Mary Lou Dunzik-Gougar, the then ANS vice president/president-elect, current ANS president, was a member of the ANS delegation to the workshop and summarized the way forward. “This workshop offered an important international platform to exchange ideas about a concept—reasonableness—that is long overdue,” she said. “One of my goals as ANS president is to accelerate our progress toward a future that takes full advantage of the benefits of current nuclear technologies and accelerates innovation in our fields. Better, more inclusive decision-making in radiation protection can help us reach this goal, and also contribute to Grand Challenge One.

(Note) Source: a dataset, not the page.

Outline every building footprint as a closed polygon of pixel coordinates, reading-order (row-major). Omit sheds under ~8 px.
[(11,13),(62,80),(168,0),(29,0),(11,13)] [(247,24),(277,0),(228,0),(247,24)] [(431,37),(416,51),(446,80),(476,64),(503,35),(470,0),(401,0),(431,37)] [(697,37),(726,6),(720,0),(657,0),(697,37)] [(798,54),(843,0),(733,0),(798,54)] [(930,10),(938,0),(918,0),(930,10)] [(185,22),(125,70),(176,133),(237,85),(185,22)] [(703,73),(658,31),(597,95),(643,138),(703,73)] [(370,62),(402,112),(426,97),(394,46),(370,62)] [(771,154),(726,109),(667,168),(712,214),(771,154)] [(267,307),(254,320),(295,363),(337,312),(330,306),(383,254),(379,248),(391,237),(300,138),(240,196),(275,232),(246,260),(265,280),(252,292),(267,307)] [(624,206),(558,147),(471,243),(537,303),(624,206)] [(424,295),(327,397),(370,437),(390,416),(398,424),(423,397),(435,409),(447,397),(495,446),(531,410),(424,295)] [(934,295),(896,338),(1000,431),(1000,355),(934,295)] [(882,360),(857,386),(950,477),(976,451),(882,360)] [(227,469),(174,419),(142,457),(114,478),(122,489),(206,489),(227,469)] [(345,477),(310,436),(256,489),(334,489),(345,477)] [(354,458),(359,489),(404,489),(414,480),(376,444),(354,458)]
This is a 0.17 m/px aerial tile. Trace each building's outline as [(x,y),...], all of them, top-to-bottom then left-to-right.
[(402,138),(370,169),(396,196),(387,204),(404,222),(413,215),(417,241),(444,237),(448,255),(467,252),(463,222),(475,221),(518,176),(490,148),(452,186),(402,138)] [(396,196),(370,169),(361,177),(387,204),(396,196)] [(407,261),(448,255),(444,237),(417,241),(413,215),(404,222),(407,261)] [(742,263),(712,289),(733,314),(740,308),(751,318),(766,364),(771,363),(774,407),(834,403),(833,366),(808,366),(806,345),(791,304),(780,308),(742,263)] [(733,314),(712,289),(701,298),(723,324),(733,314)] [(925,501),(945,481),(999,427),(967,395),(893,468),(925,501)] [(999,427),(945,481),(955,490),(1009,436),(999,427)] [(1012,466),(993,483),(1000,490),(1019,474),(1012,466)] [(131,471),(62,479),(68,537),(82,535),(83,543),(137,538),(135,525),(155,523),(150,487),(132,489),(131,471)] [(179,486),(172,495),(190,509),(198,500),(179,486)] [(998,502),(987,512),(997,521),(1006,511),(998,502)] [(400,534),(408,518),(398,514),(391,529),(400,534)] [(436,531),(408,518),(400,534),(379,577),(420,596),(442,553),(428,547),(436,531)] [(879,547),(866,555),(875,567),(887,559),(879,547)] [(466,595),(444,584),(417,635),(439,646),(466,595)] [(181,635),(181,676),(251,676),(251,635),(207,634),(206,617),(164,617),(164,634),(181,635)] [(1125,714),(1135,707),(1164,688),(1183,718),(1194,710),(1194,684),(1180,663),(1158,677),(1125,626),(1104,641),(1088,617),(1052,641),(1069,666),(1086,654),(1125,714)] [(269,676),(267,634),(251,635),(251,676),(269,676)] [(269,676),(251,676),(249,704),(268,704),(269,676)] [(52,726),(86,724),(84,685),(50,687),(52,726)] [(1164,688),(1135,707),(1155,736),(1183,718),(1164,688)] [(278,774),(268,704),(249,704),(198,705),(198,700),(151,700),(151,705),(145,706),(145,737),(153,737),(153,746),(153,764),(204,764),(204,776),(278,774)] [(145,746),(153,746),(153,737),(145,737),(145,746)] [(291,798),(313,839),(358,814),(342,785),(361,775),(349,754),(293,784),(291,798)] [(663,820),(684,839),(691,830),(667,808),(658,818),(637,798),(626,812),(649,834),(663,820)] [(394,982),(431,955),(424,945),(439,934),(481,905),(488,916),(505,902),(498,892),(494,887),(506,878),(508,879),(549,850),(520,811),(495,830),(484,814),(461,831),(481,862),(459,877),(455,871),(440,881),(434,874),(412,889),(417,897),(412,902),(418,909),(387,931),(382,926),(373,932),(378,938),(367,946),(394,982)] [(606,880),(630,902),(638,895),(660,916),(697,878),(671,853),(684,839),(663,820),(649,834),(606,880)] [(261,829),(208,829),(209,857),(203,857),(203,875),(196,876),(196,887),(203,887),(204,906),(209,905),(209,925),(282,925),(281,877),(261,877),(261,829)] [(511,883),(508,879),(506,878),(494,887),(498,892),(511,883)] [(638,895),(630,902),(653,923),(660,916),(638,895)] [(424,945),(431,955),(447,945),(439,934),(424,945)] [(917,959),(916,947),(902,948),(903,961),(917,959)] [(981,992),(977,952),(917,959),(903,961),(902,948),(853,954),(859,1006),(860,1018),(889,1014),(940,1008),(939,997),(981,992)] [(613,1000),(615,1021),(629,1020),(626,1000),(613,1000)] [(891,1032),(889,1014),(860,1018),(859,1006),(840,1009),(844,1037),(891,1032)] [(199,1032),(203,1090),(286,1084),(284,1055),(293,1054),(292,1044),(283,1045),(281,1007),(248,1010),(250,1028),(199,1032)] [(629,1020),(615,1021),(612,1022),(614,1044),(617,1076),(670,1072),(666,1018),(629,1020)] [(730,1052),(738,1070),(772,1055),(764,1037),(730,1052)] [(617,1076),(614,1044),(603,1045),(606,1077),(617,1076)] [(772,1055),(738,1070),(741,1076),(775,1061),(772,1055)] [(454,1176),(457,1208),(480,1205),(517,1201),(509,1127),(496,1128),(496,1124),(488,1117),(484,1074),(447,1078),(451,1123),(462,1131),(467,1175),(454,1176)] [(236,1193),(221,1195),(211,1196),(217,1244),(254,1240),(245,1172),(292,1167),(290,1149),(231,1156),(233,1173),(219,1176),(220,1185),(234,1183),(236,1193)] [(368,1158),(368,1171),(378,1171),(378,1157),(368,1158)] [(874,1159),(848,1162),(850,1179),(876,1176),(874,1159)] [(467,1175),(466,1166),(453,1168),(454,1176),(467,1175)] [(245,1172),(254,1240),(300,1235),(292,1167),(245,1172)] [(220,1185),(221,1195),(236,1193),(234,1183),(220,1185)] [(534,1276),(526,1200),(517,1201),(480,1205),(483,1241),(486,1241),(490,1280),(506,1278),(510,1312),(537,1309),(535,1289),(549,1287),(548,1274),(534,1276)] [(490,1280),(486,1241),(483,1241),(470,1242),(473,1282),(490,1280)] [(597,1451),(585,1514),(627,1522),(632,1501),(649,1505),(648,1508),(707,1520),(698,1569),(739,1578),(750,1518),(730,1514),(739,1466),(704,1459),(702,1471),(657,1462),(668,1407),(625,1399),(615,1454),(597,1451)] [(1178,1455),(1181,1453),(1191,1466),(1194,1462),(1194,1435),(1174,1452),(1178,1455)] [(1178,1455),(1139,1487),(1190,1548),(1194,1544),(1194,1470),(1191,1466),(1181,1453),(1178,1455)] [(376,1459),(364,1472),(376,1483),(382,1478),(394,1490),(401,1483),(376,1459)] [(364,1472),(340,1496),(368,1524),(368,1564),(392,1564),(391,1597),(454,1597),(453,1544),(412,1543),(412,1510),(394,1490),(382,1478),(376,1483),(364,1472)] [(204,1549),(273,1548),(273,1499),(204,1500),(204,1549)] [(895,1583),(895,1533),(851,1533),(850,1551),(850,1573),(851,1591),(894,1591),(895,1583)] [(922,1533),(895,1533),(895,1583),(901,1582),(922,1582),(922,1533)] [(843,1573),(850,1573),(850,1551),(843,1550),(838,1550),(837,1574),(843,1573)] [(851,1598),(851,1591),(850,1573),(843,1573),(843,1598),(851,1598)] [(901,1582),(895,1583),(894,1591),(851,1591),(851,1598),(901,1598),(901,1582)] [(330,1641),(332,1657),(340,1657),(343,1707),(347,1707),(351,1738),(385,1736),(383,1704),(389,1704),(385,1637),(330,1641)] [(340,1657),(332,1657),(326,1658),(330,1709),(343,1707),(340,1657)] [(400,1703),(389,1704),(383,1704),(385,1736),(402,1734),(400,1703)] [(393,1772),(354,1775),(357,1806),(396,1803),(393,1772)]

“Still, we need to recognize that this workshop is only a start, and there is much additional work to do,” Dunzik-Gougar added. “ANS is well positioned to be a catalyst in moving things forward. Our members have extensive experience in radiological protection across a range of ‘prevailing circumstances,’ to borrow a key idea from the workshop. I want to share our expertise with the OECD [Organization for Economic Cooperation and Development], ICRP [International Commission on Radiological Protection], UNSCEAR [United Nations Scientific Committee on the Effects of Atomic Radiation], and U.S. agencies and policymakers so we can continue to improve the art of reasonableness and its application to optimization."